* Stated goal 1: Please duplicate, word for word, the part of the passage on ESMA's cloud outsourcing guidelines that opens with the words containing "PRACTICAL POINTS TO" and closes with "of the CSP.".

The European Securities and Markets Authority (“ESMA”) Final Report Guidelines on outsourcing to cloud service providers (“the Guidelines”) came into force on 31 July 2021 and apply to all cloud outsourcing arrangements entered into, renewed or amended on or after this date. ESMA expects firms to review and amend any existing cloud outsourcing arrangements by 31 December 2022. If firms are unable to finalise arrangements of critical or important functions by this deadline, they must provide an explanation to their national competent authority and present measures planning to complete the review or possible exit strategy from the outsourcing arrangements. In this Client Alert, we offer some practical considerations for cloud service providers (“CSPs”) and entities subject to EU financial services regulation that outsource to service providers entering into or renewing contracts.

WHO DO THE ESMA GUIDELINES APPLY TO?

The Guidelines apply to the following types of regulated entities acting in the EU:

  • Alternative investment fund managers and depositaries of alternative investment funds;
  • Central counterparties (“CCPs”), including Tier-2 third-country CCPs which comply with the relevant European Market Infrastructure Regulation requirements;
  • Trade repositories;
  • Investment firms and credit institutions when carrying out investment services and activities, data reporting services providers and market operators of trading venues; and
  • Central securities depositories.

CRITICAL OR IMPORTANT FUNCTION

The Guidelines introduce a requirement for these regulated entities to maintain an updated register of information on all of their outsourcing arrangements, distinguishing between the outsourcing of critical or important functions and other outsourcing arrangements.

The key contractual elements of the Guidelines apply only to situations where a critical or important function has been outsourced. The Guidelines define a “critical or important function” as any function whose defect or failure in its performance would materially impair:

  1. A regulated entity’s compliance with its obligations under the applicable legislation;
  2. A regulated entity’s financial performance; or
  3. The soundness or the continuity of a regulated entity’s main services and activities.

WHAT IS THE REASON FOR PUBLISHING THESE GUIDELINES?

These Guidelines are the latest set to be published by the European Supervisory Authorities (“ESAs”). ESMA seeks to support a convergent approach to the supervision of cloud outsourcing arrangements across the EU as regulated entities are increasingly outsourcing important functions and services to cloud service providers. The Guidelines largely reflect the European Banking Authority’s revised guidelines on outsourcing arrangements that were published on 25 February 2019 (“EBA Guidelines”).

ESMA states that the purpose of the Guidelines is to help regulated entities identify, address and monitor the risks that may arise from their cloud outsourcing arrangements. In practice, CSPs typically provide standardised contracts and, depending on their size and associated bargaining powers, regulated entities may have limited ability to negotiate terms, for instance auditing the books, premises and devices of their CSPs. Therefore, ESMA has ensured that certain rights and obligations are clearly and extensively set out in cloud outsourcing arrangements as mandatory contractual provisions.

PRACTICAL POINTS TO CONSIDER

MANDATORY AUDIT RIGHTS

CSPs must grant a right of access and audit to the regulated entity in order to access and inspect the relevant information, premises, systems and devices of the CSP.

* Stated goal 2: Set down exactly the lines in the first block of records that run from the line containing "text Implémentation des" through the line containing "list Dans org.javascool.core", both included.

* Task material:
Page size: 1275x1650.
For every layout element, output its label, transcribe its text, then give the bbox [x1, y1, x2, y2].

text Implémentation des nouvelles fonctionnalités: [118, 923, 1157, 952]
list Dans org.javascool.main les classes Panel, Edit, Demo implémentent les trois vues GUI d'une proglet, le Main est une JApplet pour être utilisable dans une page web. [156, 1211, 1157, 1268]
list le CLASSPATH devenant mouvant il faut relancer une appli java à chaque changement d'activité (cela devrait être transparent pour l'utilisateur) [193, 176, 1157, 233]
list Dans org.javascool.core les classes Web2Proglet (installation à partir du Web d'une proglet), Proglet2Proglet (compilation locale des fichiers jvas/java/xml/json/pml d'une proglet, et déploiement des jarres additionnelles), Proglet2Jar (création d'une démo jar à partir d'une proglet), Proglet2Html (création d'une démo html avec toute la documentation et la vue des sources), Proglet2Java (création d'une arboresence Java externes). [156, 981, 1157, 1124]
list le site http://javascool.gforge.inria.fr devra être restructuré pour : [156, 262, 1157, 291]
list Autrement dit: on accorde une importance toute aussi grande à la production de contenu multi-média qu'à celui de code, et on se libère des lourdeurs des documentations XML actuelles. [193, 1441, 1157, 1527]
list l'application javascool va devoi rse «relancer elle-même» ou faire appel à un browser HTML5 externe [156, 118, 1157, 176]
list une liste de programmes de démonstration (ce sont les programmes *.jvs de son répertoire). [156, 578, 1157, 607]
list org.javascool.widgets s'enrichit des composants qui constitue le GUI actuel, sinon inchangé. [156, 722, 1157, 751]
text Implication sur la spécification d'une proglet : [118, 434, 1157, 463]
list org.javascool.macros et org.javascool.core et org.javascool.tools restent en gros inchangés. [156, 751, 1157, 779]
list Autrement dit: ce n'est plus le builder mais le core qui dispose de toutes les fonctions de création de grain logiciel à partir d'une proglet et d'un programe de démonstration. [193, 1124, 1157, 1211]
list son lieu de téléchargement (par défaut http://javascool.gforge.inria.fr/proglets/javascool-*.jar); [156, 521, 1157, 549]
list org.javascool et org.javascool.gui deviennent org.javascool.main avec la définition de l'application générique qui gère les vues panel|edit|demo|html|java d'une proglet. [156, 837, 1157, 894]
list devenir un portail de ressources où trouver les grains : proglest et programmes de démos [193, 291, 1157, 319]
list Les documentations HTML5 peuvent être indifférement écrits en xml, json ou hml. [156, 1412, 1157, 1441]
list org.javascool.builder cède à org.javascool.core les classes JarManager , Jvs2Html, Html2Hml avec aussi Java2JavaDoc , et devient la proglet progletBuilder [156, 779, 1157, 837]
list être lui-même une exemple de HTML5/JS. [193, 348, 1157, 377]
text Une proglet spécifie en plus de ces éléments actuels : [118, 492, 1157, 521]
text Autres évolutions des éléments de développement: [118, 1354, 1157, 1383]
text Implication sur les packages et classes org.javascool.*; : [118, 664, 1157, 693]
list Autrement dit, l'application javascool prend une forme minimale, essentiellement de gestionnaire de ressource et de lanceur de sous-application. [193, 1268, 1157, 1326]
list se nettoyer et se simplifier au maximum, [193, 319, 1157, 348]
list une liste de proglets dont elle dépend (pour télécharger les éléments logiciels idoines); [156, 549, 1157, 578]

==

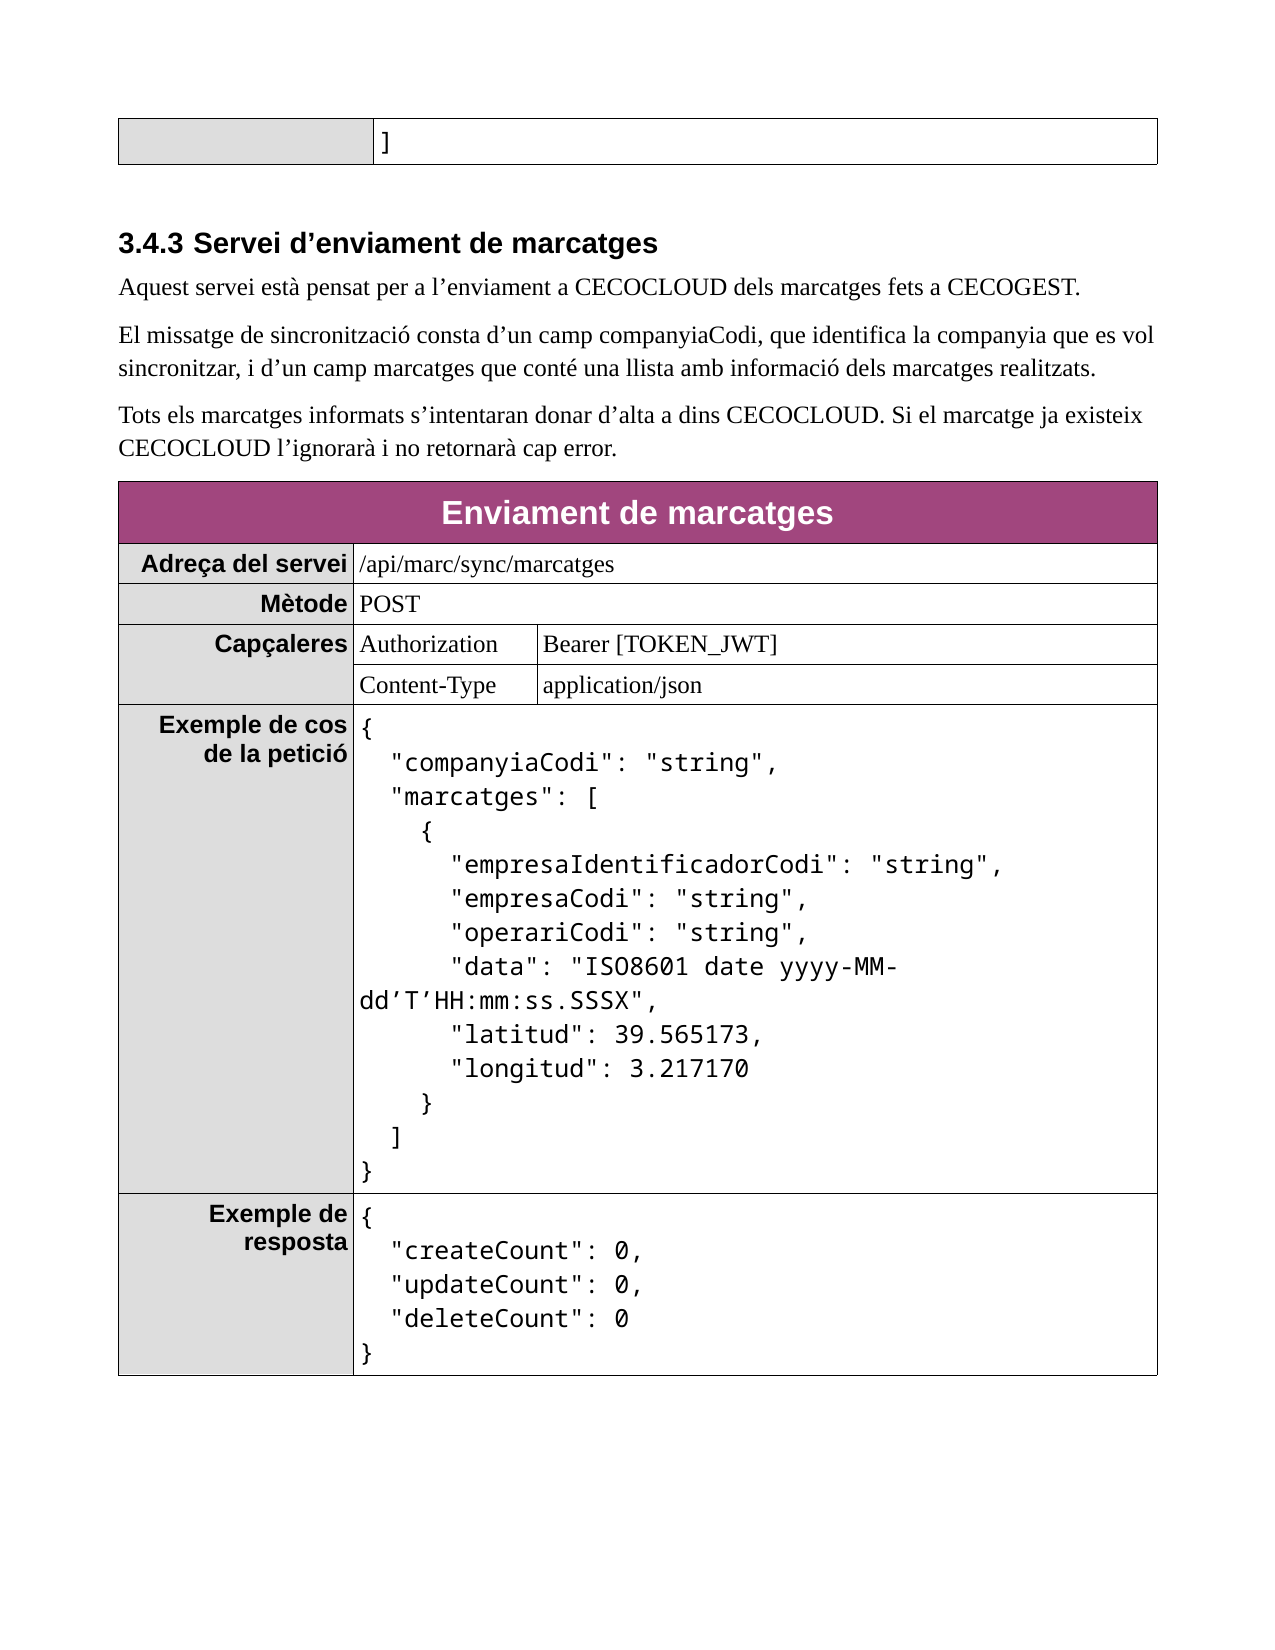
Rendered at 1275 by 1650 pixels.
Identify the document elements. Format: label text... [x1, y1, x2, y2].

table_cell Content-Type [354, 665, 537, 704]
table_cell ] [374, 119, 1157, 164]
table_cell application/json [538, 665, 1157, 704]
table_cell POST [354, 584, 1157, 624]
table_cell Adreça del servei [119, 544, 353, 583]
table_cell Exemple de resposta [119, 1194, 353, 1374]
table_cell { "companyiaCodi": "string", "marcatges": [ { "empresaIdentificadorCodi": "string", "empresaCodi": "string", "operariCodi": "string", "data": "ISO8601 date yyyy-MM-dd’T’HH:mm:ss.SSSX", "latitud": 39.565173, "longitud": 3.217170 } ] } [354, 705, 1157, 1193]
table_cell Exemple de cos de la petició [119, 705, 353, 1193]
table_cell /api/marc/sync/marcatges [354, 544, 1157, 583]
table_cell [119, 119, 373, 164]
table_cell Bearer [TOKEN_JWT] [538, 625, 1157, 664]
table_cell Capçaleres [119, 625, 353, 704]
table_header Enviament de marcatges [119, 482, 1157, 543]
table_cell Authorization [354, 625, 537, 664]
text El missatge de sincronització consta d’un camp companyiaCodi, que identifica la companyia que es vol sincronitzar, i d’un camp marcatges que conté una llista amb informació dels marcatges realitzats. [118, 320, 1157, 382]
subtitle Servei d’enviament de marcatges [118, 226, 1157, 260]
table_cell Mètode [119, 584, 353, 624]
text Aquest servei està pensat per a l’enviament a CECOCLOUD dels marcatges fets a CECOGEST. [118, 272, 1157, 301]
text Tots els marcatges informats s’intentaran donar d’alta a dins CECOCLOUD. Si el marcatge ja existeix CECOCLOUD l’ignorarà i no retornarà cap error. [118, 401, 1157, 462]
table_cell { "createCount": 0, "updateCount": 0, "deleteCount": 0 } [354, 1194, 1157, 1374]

* Task result 1:
PRACTICAL POINTS TO CONSIDER

MANDATORY AUDIT RIGHTS

CSPs must grant a right of access and audit to the regulated entity in order to access and inspect the relevant information, premises, systems and devices of the CSP.

* Task result 2:
text Implémentation des nouvelles fonctionnalités: [118, 923, 1157, 952]
list Dans org.javascool.main les classes Panel, Edit, Demo implémentent les trois vues GUI d'une proglet, le Main est une JApplet pour être utilisable dans une page web. [156, 1211, 1157, 1268]
list le CLASSPATH devenant mouvant il faut relancer une appli java à chaque changement d'activité (cela devrait être transparent pour l'utilisateur) [193, 176, 1157, 233]
list Dans org.javascool.core les classes Web2Proglet (installation à partir du Web d'une proglet), Proglet2Proglet (compilation locale des fichiers jvas/java/xml/json/pml d'une proglet, et déploiement des jarres additionnelles), Proglet2Jar (création d'une démo jar à partir d'une proglet), Proglet2Html (création d'une démo html avec toute la documentation et la vue des sources), Proglet2Java (création d'une arboresence Java externes). [156, 981, 1157, 1124]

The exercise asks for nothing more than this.